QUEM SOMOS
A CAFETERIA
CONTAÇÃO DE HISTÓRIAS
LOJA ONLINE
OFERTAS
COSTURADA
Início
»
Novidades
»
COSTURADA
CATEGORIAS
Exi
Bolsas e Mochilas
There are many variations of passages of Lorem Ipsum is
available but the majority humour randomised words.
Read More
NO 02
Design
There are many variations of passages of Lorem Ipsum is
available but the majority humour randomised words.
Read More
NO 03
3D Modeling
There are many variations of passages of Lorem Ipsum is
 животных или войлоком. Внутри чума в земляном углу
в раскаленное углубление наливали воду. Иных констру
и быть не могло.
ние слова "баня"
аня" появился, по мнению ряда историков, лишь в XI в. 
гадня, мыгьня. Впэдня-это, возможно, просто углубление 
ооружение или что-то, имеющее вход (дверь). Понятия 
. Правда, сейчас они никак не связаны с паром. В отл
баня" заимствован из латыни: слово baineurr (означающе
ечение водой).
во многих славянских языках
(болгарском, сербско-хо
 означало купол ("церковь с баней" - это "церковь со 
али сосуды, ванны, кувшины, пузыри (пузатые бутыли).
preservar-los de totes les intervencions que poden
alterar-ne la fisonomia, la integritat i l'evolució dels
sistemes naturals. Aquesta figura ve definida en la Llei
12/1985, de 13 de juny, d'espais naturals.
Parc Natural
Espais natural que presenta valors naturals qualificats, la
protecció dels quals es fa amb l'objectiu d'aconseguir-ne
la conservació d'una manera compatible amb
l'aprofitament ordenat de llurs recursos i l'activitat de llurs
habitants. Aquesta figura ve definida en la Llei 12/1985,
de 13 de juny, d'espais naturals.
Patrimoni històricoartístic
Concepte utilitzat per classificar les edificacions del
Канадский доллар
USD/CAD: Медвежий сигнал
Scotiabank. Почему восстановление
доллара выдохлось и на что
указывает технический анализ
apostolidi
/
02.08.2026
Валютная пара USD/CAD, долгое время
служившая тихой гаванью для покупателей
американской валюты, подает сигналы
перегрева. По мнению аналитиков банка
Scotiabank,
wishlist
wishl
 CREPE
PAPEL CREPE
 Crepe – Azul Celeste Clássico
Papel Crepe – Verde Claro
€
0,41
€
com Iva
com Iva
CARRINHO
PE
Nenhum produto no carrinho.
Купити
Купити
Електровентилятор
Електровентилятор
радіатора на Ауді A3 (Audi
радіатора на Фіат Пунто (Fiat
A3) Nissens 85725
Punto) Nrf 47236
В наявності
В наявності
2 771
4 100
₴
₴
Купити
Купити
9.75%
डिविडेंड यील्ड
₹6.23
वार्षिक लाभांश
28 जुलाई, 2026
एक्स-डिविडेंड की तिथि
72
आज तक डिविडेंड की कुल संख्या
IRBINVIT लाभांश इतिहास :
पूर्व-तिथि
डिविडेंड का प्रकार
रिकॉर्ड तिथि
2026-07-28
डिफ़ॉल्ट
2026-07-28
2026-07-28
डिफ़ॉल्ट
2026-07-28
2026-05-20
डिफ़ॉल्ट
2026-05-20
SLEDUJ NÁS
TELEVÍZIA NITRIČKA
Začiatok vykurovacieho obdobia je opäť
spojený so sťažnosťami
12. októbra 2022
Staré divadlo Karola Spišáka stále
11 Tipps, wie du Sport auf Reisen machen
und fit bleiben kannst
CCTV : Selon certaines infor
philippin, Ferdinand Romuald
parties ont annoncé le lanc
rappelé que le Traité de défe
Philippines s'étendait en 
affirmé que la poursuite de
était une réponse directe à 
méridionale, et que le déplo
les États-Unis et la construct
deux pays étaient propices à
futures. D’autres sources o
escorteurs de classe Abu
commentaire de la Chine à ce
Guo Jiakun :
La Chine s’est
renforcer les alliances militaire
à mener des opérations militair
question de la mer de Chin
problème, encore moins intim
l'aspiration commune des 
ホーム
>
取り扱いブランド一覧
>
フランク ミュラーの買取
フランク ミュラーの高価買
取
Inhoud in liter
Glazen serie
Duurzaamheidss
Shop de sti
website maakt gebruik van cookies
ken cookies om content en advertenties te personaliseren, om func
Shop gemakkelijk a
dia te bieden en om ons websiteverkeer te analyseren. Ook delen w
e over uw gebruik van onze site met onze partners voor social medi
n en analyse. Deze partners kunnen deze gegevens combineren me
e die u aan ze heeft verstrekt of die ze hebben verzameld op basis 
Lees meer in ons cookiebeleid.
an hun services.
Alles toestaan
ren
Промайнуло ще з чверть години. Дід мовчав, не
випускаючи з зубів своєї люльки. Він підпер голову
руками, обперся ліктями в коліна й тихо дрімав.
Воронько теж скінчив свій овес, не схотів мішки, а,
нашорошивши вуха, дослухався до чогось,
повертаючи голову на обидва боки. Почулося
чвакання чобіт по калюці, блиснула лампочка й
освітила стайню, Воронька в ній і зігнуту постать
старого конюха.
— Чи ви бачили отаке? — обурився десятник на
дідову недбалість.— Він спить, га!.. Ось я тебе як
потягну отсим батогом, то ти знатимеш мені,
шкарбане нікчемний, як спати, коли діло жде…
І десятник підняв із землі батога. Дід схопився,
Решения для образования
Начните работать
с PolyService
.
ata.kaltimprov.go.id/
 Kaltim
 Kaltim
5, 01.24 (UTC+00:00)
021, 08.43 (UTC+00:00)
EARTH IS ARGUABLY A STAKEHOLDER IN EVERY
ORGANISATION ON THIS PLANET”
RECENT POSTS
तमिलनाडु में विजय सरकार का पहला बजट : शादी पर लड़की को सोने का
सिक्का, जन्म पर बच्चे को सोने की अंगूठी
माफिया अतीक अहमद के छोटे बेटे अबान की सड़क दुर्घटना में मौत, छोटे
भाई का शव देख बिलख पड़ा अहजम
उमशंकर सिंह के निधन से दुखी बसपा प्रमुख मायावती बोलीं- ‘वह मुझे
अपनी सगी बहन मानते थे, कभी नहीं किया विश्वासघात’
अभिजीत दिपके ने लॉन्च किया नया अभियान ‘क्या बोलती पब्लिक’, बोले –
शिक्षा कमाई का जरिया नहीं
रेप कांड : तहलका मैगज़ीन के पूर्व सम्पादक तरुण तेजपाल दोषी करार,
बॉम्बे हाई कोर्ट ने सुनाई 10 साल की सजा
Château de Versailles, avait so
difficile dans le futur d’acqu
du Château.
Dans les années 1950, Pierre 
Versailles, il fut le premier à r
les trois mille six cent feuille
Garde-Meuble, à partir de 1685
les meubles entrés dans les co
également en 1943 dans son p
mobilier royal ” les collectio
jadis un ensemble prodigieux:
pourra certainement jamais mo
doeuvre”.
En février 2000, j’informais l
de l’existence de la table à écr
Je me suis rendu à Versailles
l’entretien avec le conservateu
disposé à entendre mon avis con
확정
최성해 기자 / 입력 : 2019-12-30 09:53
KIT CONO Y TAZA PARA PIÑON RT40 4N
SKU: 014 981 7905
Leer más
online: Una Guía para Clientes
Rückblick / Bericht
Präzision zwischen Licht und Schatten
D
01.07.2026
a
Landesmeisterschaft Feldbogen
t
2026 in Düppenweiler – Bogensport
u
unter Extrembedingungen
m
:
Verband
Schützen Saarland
──────────
The full set of entries must be printed again without any alteration.

• _RESPONSE TO THE TASK_
QUEM SOMOS
A CAFETERIA
CONTAÇÃO DE HISTÓRIAS
LOJA ONLINE
OFERTAS
COSTURADA
Início
»
Novidades
»
COSTURADA
CATEGORIAS
Exi
Bolsas e Mochilas
There are many variations of passages of Lorem Ipsum is
available but the majority humour randomised words.
Read More
NO 02
Design
There are many variations of passages of Lorem Ipsum is
available but the majority humour randomised words.
Read More
NO 03
3D Modeling
There are many variations of passages of Lorem Ipsum is
 животных или войлоком. Внутри чума в земляном углу
в раскаленное углубление наливали воду. Иных констру
и быть не могло.
ние слова "баня"
аня" появился, по мнению ряда историков, лишь в XI в. 
гадня, мыгьня. Впэдня-это, возможно, просто углубление 
ооружение или что-то, имеющее вход (дверь). Понятия 
. Правда, сейчас они никак не связаны с паром. В отл
баня" заимствован из латыни: слово baineurr (означающе
ечение водой).
во многих славянских языках
(болгарском, сербско-хо
 означало купол ("церковь с баней" - это "церковь со 
али сосуды, ванны, кувшины, пузыри (пузатые бутыли).
preservar-los de totes les intervencions que poden
alterar-ne la fisonomia, la integritat i l'evolució dels
sistemes naturals. Aquesta figura ve definida en la Llei
12/1985, de 13 de juny, d'espais naturals.
Parc Natural
Espais natural que presenta valors naturals qualificats, la
protecció dels quals es fa amb l'objectiu d'aconseguir-ne
la conservació d'una manera compatible amb
l'aprofitament ordenat de llurs recursos i l'activitat de llurs
habitants. Aquesta figura ve definida en la Llei 12/1985,
de 13 de juny, d'espais naturals.
Patrimoni històricoartístic
Concepte utilitzat per classificar les edificacions del
Канадский доллар
USD/CAD: Медвежий сигнал
Scotiabank. Почему восстановление
доллара выдохлось и на что
указывает технический анализ
apostolidi
/
02.08.2026
Валютная пара USD/CAD, долгое время
служившая тихой гаванью для покупателей
американской валюты, подает сигналы
перегрева. По мнению аналитиков банка
Scotiabank,
wishlist
wishl
 CREPE
PAPEL CREPE
 Crepe – Azul Celeste Clássico
Papel Crepe – Verde Claro
€
0,41
€
com Iva
com Iva
CARRINHO
PE
Nenhum produto no carrinho.
Купити
Купити
Електровентилятор
Електровентилятор
радіатора на Ауді A3 (Audi
радіатора на Фіат Пунто (Fiat
A3) Nissens 85725
Punto) Nrf 47236
В наявності
В наявності
2 771
4 100
₴
₴
Купити
Купити
9.75%
डिविडेंड यील्ड
₹6.23
वार्षिक लाभांश
28 जुलाई, 2026
एक्स-डिविडेंड की तिथि
72
आज तक डिविडेंड की कुल संख्या
IRBINVIT लाभांश इतिहास :
पूर्व-तिथि
डिविडेंड का प्रकार
रिकॉर्ड तिथि
2026-07-28
डिफ़ॉल्ट
2026-07-28
2026-07-28
डिफ़ॉल्ट
2026-07-28
2026-05-20
डिफ़ॉल्ट
2026-05-20
SLEDUJ NÁS
TELEVÍZIA NITRIČKA
Začiatok vykurovacieho obdobia je opäť
spojený so sťažnosťami
12. októbra 2022
Staré divadlo Karola Spišáka stále
11 Tipps, wie du Sport auf Reisen machen
und fit bleiben kannst
CCTV : Selon certaines infor
philippin, Ferdinand Romuald
parties ont annoncé le lanc
rappelé que le Traité de défe
Philippines s'étendait en 
affirmé que la poursuite de
était une réponse directe à 
méridionale, et que le déplo
les États-Unis et la construct
deux pays étaient propices à
futures. D’autres sources o
escorteurs de classe Abu
commentaire de la Chine à ce
Guo Jiakun :
La Chine s’est
renforcer les alliances militaire
à mener des opérations militair
question de la mer de Chin
problème, encore moins intim
l'aspiration commune des 
ホーム
>
取り扱いブランド一覧
>
フランク ミュラーの買取
フランク ミュラーの高価買
取
Inhoud in liter
Glazen serie
Duurzaamheidss
Shop de sti
website maakt gebruik van cookies
ken cookies om content en advertenties te personaliseren, om func
Shop gemakkelijk a
dia te bieden en om ons websiteverkeer te analyseren. Ook delen w
e over uw gebruik van onze site met onze partners voor social medi
n en analyse. Deze partners kunnen deze gegevens combineren me
e die u aan ze heeft verstrekt of die ze hebben verzameld op basis 
Lees meer in ons cookiebeleid.
an hun services.
Alles toestaan
ren
Промайнуло ще з чверть години. Дід мовчав, не
випускаючи з зубів своєї люльки. Він підпер голову
руками, обперся ліктями в коліна й тихо дрімав.
Воронько теж скінчив свій овес, не схотів мішки, а,
нашорошивши вуха, дослухався до чогось,
повертаючи голову на обидва боки. Почулося
чвакання чобіт по калюці, блиснула лампочка й
освітила стайню, Воронька в ній і зігнуту постать
старого конюха.
— Чи ви бачили отаке? — обурився десятник на
дідову недбалість.— Він спить, га!.. Ось я тебе як
потягну отсим батогом, то ти знатимеш мені,
шкарбане нікчемний, як спати, коли діло жде…
І десятник підняв із землі батога. Дід схопився,
Решения для образования
Начните работать
с PolyService
.
ata.kaltimprov.go.id/
 Kaltim
 Kaltim
5, 01.24 (UTC+00:00)
021, 08.43 (UTC+00:00)
EARTH IS ARGUABLY A STAKEHOLDER IN EVERY
ORGANISATION ON THIS PLANET”
RECENT POSTS
तमिलनाडु में विजय सरकार का पहला बजट : शादी पर लड़की को सोने का
सिक्का, जन्म पर बच्चे को सोने की अंगूठी
माफिया अतीक अहमद के छोटे बेटे अबान की सड़क दुर्घटना में मौत, छोटे
भाई का शव देख बिलख पड़ा अहजम
उमशंकर सिंह के निधन से दुखी बसपा प्रमुख मायावती बोलीं- ‘वह मुझे
अपनी सगी बहन मानते थे, कभी नहीं किया विश्वासघात’
अभिजीत दिपके ने लॉन्च किया नया अभियान ‘क्या बोलती पब्लिक’, बोले –
शिक्षा कमाई का जरिया नहीं
रेप कांड : तहलका मैगज़ीन के पूर्व सम्पादक तरुण तेजपाल दोषी करार,
बॉम्बे हाई कोर्ट ने सुनाई 10 साल की सजा
Château de Versailles, avait so
difficile dans le futur d’acqu
du Château.
Dans les années 1950, Pierre 
Versailles, il fut le premier à r
les trois mille six cent feuille
Garde-Meuble, à partir de 1685
les meubles entrés dans les co
également en 1943 dans son p
mobilier royal ” les collectio
jadis un ensemble prodigieux:
pourra certainement jamais mo
doeuvre”.
En février 2000, j’informais l
de l’existence de la table à écr
Je me suis rendu à Versailles
l’entretien avec le conservateu
disposé à entendre mon avis con
확정
최성해 기자 / 입력 : 2019-12-30 09:53
KIT CONO Y TAZA PARA PIÑON RT40 4N
SKU: 014 981 7905
Leer más
online: Una Guía para Clientes
Rückblick / Bericht
Präzision zwischen Licht und Schatten
D
01.07.2026
a
Landesmeisterschaft Feldbogen
t
2026 in Düppenweiler – Bogensport
u
unter Extrembedingungen
m
:
Verband
Schützen Saarland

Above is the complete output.